[RECORDS TO PROCESS — start]
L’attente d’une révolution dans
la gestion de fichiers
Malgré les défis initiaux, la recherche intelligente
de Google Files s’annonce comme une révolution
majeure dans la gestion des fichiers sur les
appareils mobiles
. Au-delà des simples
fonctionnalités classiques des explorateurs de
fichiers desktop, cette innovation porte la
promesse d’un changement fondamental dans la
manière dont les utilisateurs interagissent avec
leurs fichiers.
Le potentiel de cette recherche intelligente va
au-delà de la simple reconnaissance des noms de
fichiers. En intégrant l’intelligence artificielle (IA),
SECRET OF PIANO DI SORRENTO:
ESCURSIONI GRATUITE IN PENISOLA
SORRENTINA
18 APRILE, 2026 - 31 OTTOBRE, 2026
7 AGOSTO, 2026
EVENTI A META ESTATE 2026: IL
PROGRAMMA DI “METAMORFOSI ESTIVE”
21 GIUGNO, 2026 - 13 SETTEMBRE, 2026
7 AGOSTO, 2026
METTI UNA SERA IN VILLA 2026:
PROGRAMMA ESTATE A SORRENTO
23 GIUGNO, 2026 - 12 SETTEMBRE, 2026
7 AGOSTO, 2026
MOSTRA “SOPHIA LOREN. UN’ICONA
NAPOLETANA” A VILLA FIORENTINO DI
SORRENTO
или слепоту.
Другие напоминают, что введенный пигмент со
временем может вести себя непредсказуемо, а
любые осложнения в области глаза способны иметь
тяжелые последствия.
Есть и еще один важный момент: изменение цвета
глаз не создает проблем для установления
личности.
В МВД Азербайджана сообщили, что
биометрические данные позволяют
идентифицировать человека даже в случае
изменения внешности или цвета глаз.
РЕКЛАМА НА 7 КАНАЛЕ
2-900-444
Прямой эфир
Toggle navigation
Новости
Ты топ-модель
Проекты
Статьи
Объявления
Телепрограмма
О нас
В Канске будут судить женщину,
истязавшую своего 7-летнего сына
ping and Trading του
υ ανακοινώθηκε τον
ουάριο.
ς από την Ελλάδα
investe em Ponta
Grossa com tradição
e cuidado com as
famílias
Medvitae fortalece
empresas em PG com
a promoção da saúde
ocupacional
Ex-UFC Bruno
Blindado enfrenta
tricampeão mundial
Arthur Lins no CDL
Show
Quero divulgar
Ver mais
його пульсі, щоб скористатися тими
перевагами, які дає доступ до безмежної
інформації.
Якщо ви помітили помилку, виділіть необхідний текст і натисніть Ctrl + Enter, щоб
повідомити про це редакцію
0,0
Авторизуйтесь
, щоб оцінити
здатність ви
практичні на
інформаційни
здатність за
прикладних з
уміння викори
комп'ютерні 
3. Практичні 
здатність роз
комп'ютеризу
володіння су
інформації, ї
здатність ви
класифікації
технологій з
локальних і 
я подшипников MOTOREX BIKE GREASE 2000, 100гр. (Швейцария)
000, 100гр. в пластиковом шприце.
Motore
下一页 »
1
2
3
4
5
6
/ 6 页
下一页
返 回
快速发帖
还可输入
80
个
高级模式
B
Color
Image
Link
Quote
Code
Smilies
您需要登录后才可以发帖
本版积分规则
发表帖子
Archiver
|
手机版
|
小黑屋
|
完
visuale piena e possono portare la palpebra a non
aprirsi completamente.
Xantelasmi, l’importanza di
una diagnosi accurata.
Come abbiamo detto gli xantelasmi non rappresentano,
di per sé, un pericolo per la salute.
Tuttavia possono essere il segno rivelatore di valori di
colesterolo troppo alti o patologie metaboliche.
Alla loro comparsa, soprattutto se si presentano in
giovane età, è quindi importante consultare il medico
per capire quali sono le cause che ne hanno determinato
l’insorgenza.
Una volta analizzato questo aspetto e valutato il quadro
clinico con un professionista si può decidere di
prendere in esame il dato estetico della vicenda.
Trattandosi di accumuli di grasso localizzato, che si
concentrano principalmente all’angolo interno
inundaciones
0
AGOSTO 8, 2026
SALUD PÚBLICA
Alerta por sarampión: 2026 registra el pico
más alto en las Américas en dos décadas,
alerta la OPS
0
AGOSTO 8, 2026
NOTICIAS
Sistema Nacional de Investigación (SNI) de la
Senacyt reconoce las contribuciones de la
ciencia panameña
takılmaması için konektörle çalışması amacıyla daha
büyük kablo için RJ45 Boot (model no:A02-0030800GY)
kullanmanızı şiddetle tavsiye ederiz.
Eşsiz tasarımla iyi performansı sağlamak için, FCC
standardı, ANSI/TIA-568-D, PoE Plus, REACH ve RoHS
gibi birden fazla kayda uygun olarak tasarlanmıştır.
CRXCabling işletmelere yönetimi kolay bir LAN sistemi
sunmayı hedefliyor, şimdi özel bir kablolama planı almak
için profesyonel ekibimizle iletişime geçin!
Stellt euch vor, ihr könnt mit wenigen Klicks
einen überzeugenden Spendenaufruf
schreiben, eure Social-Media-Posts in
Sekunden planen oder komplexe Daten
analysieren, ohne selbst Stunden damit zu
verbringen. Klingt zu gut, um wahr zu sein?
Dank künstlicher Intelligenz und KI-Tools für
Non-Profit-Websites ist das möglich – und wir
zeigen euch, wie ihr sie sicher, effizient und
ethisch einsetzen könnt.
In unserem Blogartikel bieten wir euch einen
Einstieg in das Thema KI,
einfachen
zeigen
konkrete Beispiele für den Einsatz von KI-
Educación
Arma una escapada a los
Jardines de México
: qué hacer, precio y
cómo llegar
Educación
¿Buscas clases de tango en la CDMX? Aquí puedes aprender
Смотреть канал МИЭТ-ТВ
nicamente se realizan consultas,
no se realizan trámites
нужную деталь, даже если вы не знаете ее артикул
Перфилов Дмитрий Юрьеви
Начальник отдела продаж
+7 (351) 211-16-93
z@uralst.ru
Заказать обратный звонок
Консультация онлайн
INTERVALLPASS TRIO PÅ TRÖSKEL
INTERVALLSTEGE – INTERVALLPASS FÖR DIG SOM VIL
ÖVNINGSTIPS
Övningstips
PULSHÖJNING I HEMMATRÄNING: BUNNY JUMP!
[RECORDS TO PROCESS — finish]
INSTRUCTIONS FOR THE TASK: What is needed is a word-for-word copy of the records.

RESULT FOR THIS EXERCISE:
L’attente d’une révolution dans
la gestion de fichiers
Malgré les défis initiaux, la recherche intelligente
de Google Files s’annonce comme une révolution
majeure dans la gestion des fichiers sur les
appareils mobiles
. Au-delà des simples
fonctionnalités classiques des explorateurs de
fichiers desktop, cette innovation porte la
promesse d’un changement fondamental dans la
manière dont les utilisateurs interagissent avec
leurs fichiers.
Le potentiel de cette recherche intelligente va
au-delà de la simple reconnaissance des noms de
fichiers. En intégrant l’intelligence artificielle (IA),
SECRET OF PIANO DI SORRENTO:
ESCURSIONI GRATUITE IN PENISOLA
SORRENTINA
18 APRILE, 2026 - 31 OTTOBRE, 2026
7 AGOSTO, 2026
EVENTI A META ESTATE 2026: IL
PROGRAMMA DI “METAMORFOSI ESTIVE”
21 GIUGNO, 2026 - 13 SETTEMBRE, 2026
7 AGOSTO, 2026
METTI UNA SERA IN VILLA 2026:
PROGRAMMA ESTATE A SORRENTO
23 GIUGNO, 2026 - 12 SETTEMBRE, 2026
7 AGOSTO, 2026
MOSTRA “SOPHIA LOREN. UN’ICONA
NAPOLETANA” A VILLA FIORENTINO DI
SORRENTO
или слепоту.
Другие напоминают, что введенный пигмент со
временем может вести себя непредсказуемо, а
любые осложнения в области глаза способны иметь
тяжелые последствия.
Есть и еще один важный момент: изменение цвета
глаз не создает проблем для установления
личности.
В МВД Азербайджана сообщили, что
биометрические данные позволяют
идентифицировать человека даже в случае
изменения внешности или цвета глаз.
РЕКЛАМА НА 7 КАНАЛЕ
2-900-444
Прямой эфир
Toggle navigation
Новости
Ты топ-модель
Проекты
Статьи
Объявления
Телепрограмма
О нас
В Канске будут судить женщину,
истязавшую своего 7-летнего сына
ping and Trading του
υ ανακοινώθηκε τον
ουάριο.
ς από την Ελλάδα
investe em Ponta
Grossa com tradição
e cuidado com as
famílias
Medvitae fortalece
empresas em PG com
a promoção da saúde
ocupacional
Ex-UFC Bruno
Blindado enfrenta
tricampeão mundial
Arthur Lins no CDL
Show
Quero divulgar
Ver mais
його пульсі, щоб скористатися тими
перевагами, які дає доступ до безмежної
інформації.
Якщо ви помітили помилку, виділіть необхідний текст і натисніть Ctrl + Enter, щоб
повідомити про це редакцію
0,0
Авторизуйтесь
, щоб оцінити
здатність ви
практичні на
інформаційни
здатність за
прикладних з
уміння викори
комп'ютерні 
3. Практичні 
здатність роз
комп'ютеризу
володіння су
інформації, ї
здатність ви
класифікації
технологій з
локальних і 
я подшипников MOTOREX BIKE GREASE 2000, 100гр. (Швейцария)
000, 100гр. в пластиковом шприце.
Motore
下一页 »
1
2
3
4
5
6
/ 6 页
下一页
返 回
快速发帖
还可输入
80
个
高级模式
B
Color
Image
Link
Quote
Code
Smilies
您需要登录后才可以发帖
本版积分规则
发表帖子
Archiver
|
手机版
|
小黑屋
|
完
visuale piena e possono portare la palpebra a non
aprirsi completamente.
Xantelasmi, l’importanza di
una diagnosi accurata.
Come abbiamo detto gli xantelasmi non rappresentano,
di per sé, un pericolo per la salute.
Tuttavia possono essere il segno rivelatore di valori di
colesterolo troppo alti o patologie metaboliche.
Alla loro comparsa, soprattutto se si presentano in
giovane età, è quindi importante consultare il medico
per capire quali sono le cause che ne hanno determinato
l’insorgenza.
Una volta analizzato questo aspetto e valutato il quadro
clinico con un professionista si può decidere di
prendere in esame il dato estetico della vicenda.
Trattandosi di accumuli di grasso localizzato, che si
concentrano principalmente all’angolo interno
inundaciones
0
AGOSTO 8, 2026
SALUD PÚBLICA
Alerta por sarampión: 2026 registra el pico
más alto en las Américas en dos décadas,
alerta la OPS
0
AGOSTO 8, 2026
NOTICIAS
Sistema Nacional de Investigación (SNI) de la
Senacyt reconoce las contribuciones de la
ciencia panameña
takılmaması için konektörle çalışması amacıyla daha
büyük kablo için RJ45 Boot (model no:A02-0030800GY)
kullanmanızı şiddetle tavsiye ederiz.
Eşsiz tasarımla iyi performansı sağlamak için, FCC
standardı, ANSI/TIA-568-D, PoE Plus, REACH ve RoHS
gibi birden fazla kayda uygun olarak tasarlanmıştır.
CRXCabling işletmelere yönetimi kolay bir LAN sistemi
sunmayı hedefliyor, şimdi özel bir kablolama planı almak
için profesyonel ekibimizle iletişime geçin!
Stellt euch vor, ihr könnt mit wenigen Klicks
einen überzeugenden Spendenaufruf
schreiben, eure Social-Media-Posts in
Sekunden planen oder komplexe Daten
analysieren, ohne selbst Stunden damit zu
verbringen. Klingt zu gut, um wahr zu sein?
Dank künstlicher Intelligenz und KI-Tools für
Non-Profit-Websites ist das möglich – und wir
zeigen euch, wie ihr sie sicher, effizient und
ethisch einsetzen könnt.
In unserem Blogartikel bieten wir euch einen
Einstieg in das Thema KI,
einfachen
zeigen
konkrete Beispiele für den Einsatz von KI-
Educación
Arma una escapada a los
Jardines de México
: qué hacer, precio y
cómo llegar
Educación
¿Buscas clases de tango en la CDMX? Aquí puedes aprender
Смотреть канал МИЭТ-ТВ
nicamente se realizan consultas,
no se realizan trámites
нужную деталь, даже если вы не знаете ее артикул
Перфилов Дмитрий Юрьеви
Начальник отдела продаж
+7 (351) 211-16-93
z@uralst.ru
Заказать обратный звонок
Консультация онлайн
INTERVALLPASS TRIO PÅ TRÖSKEL
INTERVALLSTEGE – INTERVALLPASS FÖR DIG SOM VIL
ÖVNINGSTIPS
Övningstips
PULSHÖJNING I HEMMATRÄNING: BUNNY JUMP!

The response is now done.